**Exercise details**
Each line from the one containing "The following screenshorts" to the end of the listing below must be retyped exactly, with no line left out and none added.

========================================================================

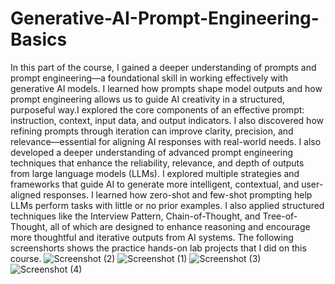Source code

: # Generative-AI-Prompt-Engineering-Basics
In this part of the course, I gained a deeper understanding of prompts and prompt engineering—a foundational skill in working effectively with generative AI models. I learned how prompts shape model outputs and how prompt engineering allows us to guide AI creativity in a structured, purposeful way.I explored the core components of an effective prompt: instruction, context, input data, and output indicators. I also discovered how refining prompts through iteration can improve clarity, precision, and relevance—essential for aligning AI responses with real-world needs.
I also developed a deeper understanding of advanced prompt engineering techniques that enhance the reliability, relevance, and depth of outputs from large language models (LLMs). I explored multiple strategies and frameworks that guide AI to generate more intelligent, contextual, and user-aligned responses. I learned how zero-shot and few-shot prompting help LLMs perform tasks with little or no prior examples. I also applied structured techniques like the Interview Pattern, Chain-of-Thought, and Tree-of-Thought, all of which are designed to enhance reasoning and encourage more thoughtful and iterative outputs from AI systems.
The following screenshorts shows the practice hands-on lab projects that I did on this course.
![Screenshot (2)](https://github.com/user-attachments/assets/d02bc179-323a-413c-bc52-920a47df93b8)
![Screenshot (1)](https://github.com/user-attachments/assets/e1350e79-4b26-48b3-bf1a-f9e1ef973f67)
![Screenshot (3)](https://github.com/user-attachments/assets/383f7c36-f8e3-4149-a029-b5914da28b68)
![Screenshot (4)](https://github.com/user-attachments/assets/cedaa465-1c10-49e4-9d97-ad9263bd20af)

========================================================================

**Response**
The following screenshorts shows the practice hands-on lab projects that I did on this course.
![Screenshot (2)](https://github.com/user-attachments/assets/d02bc179-323a-413c-bc52-920a47df93b8)
![Screenshot (1)](https://github.com/user-attachments/assets/e1350e79-4b26-48b3-bf1a-f9e1ef973f67)
![Screenshot (3)](https://github.com/user-attachments/assets/383f7c36-f8e3-4149-a029-b5914da28b68)
![Screenshot (4)](https://github.com/user-attachments/assets/cedaa465-1c10-49e4-9d97-ad9263bd20af)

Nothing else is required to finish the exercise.